▸ **Work to be completed**: Could you recast the lines in the records below as a Markdown table, starting at the line containing "How many lines are shown in the chart?" and running through the end of the records, both ends included? Use the columns Row and Text, skip blank lines, and omit the pictures.

▸ **Material provided**:
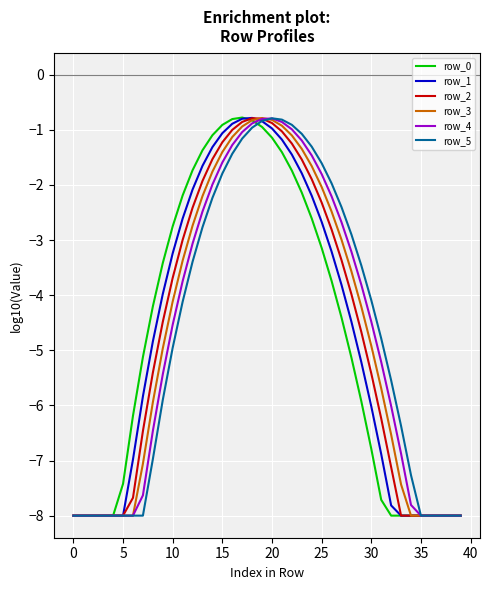

In row_3, how many points are higher than both neighbors (excluding endpoints)?

1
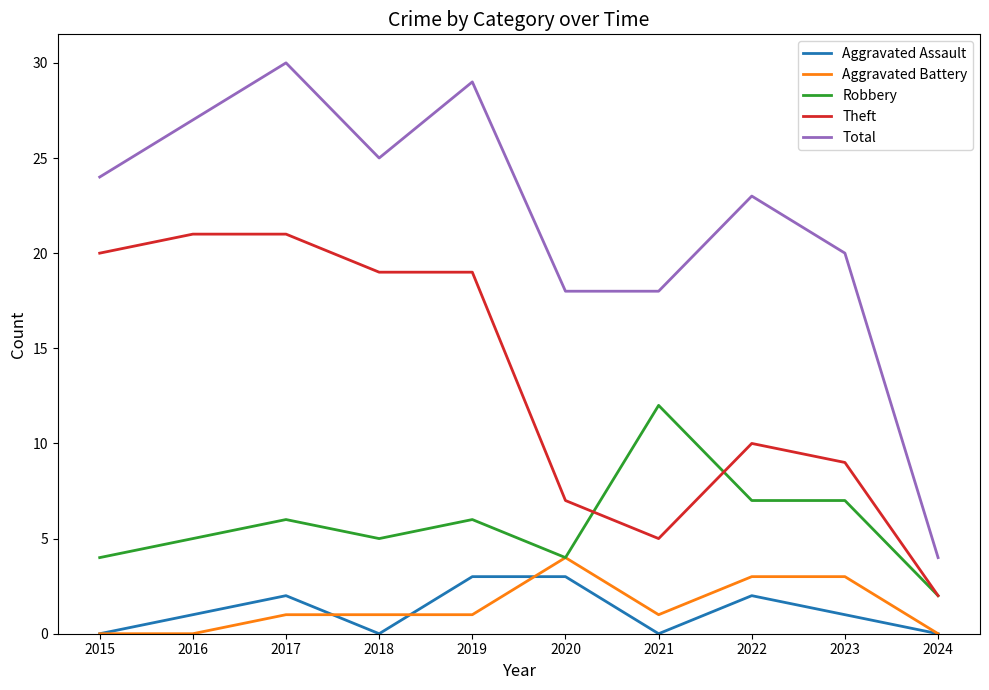

At which label is Theft closest to 11?

2022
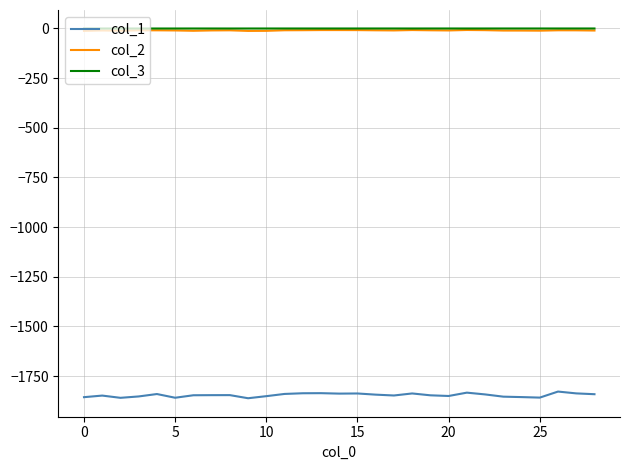

True or false: col_1 and col_3 cross at least once.

False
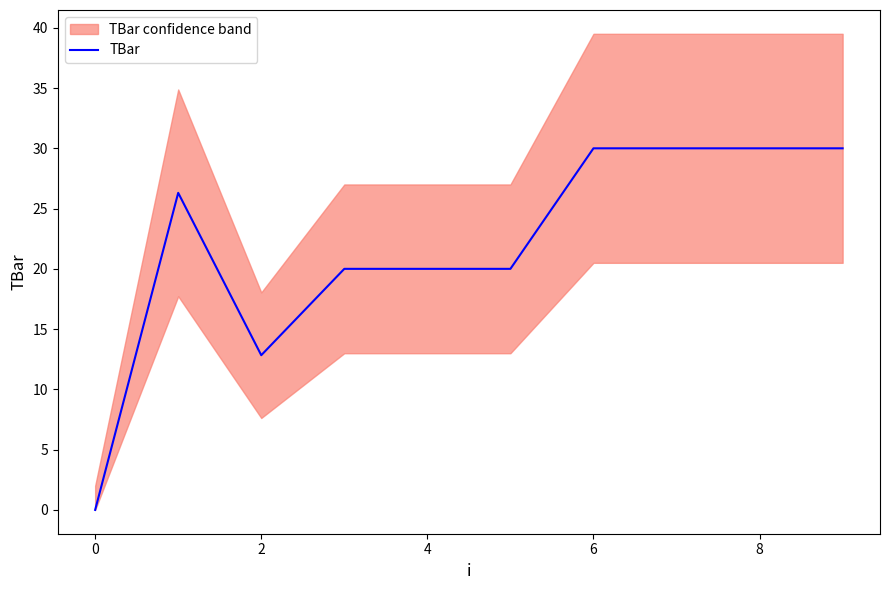

What is the change in value from 2 to 9?

+17.2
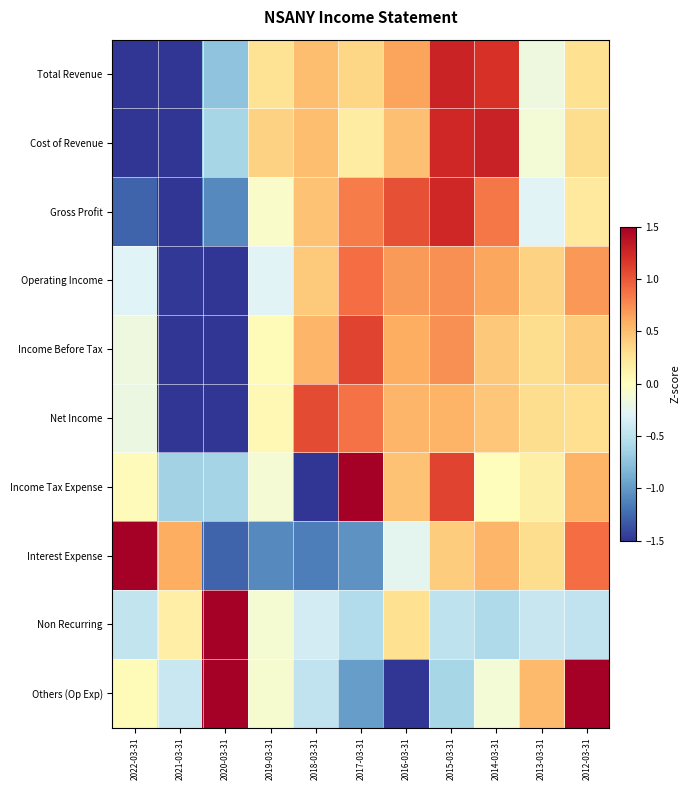

Rank the series by their maximum value, from lowest to highest.

Operating Income, Net Income, Income Before Tax, Gross Profit, Total Revenue, Cost of Revenue, Income Tax Expense, Others (Op Exp), Interest Expense, Non Recurring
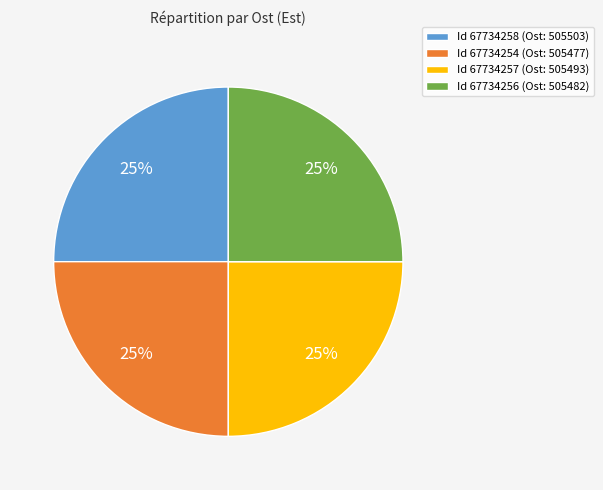

The Id 67734256 (Ost: 505482) slice represents 25% of the pie. True or false?

True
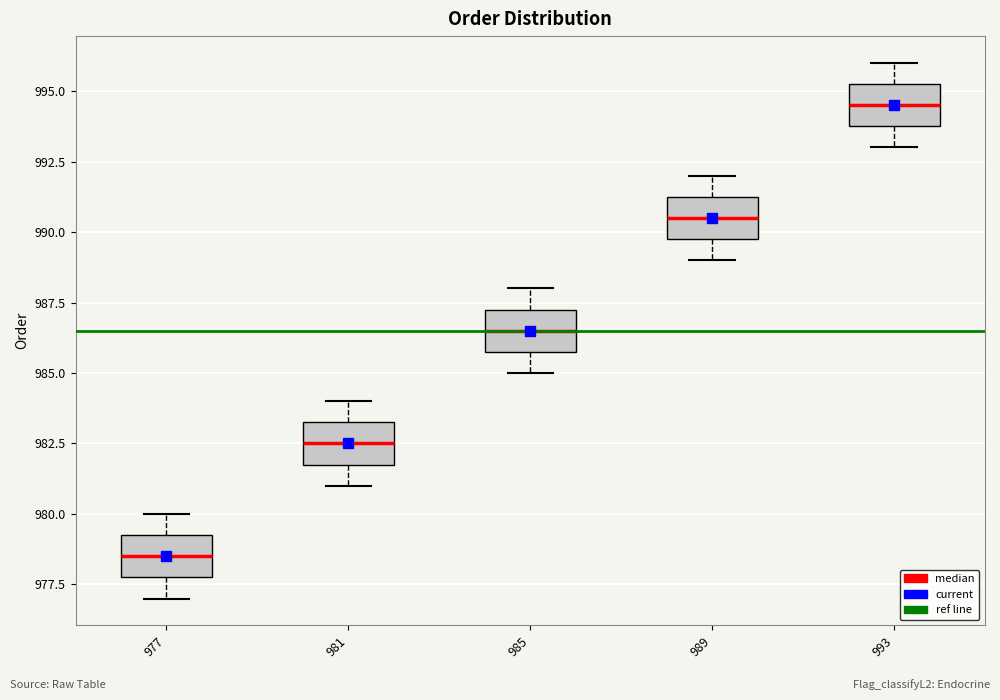

Which box's median line is the lowest?

977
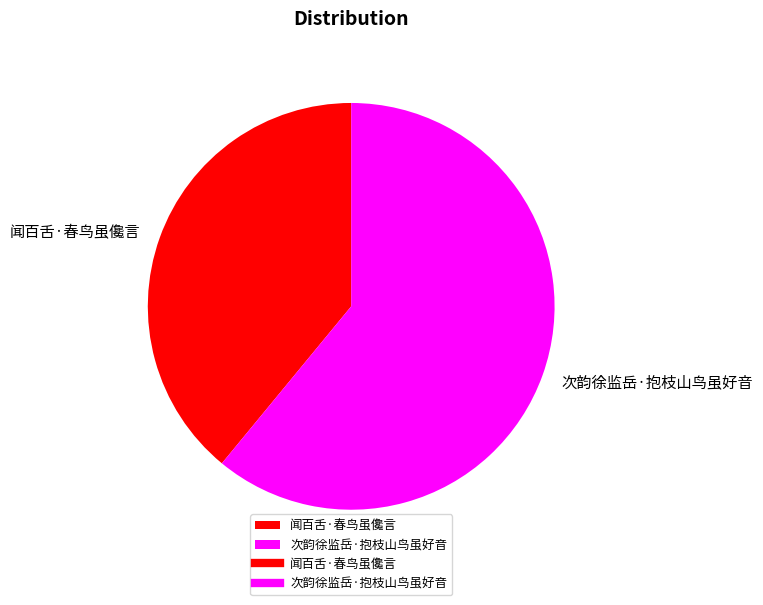

Is the sum of 次韵徐监岳·抱枝山鸟虽好音 and 闻百舌·春鸟虽儳言 greater than half?

Yes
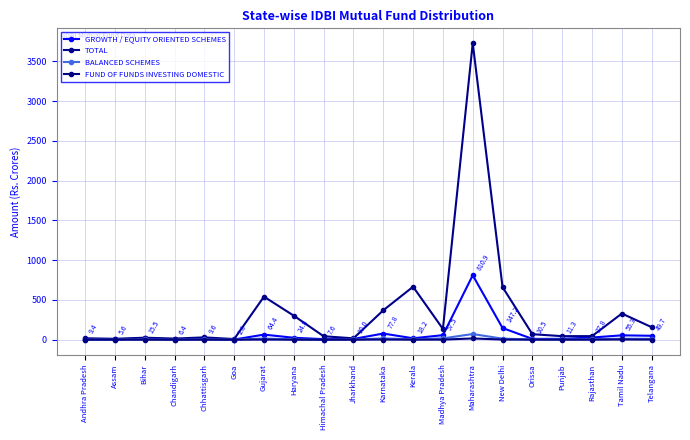

How many lines are shown in the chart?

4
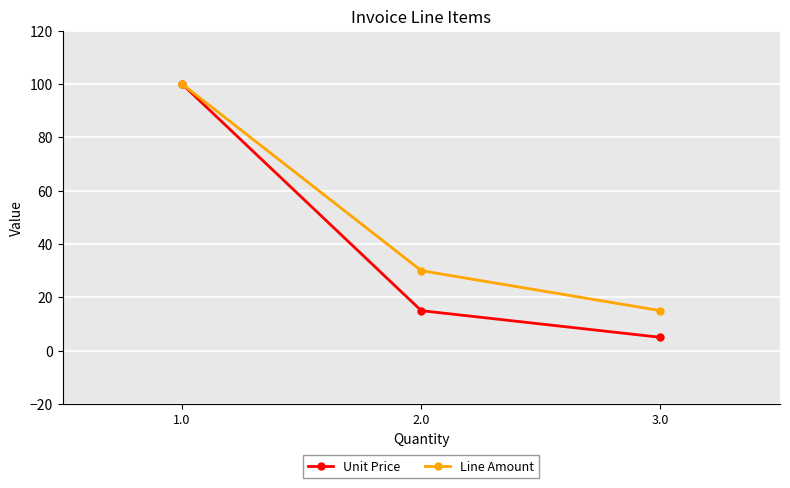

What is the spread (max minus min) of values at 3.0?

10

▸ **Written solution**:
| Row | Text |
|---|---|
| 1 | How many lines are shown in the chart? |
| 2 | 4 |
| 3 | What is the spread (max minus min) of values at 3.0? |
| 4 | 10 |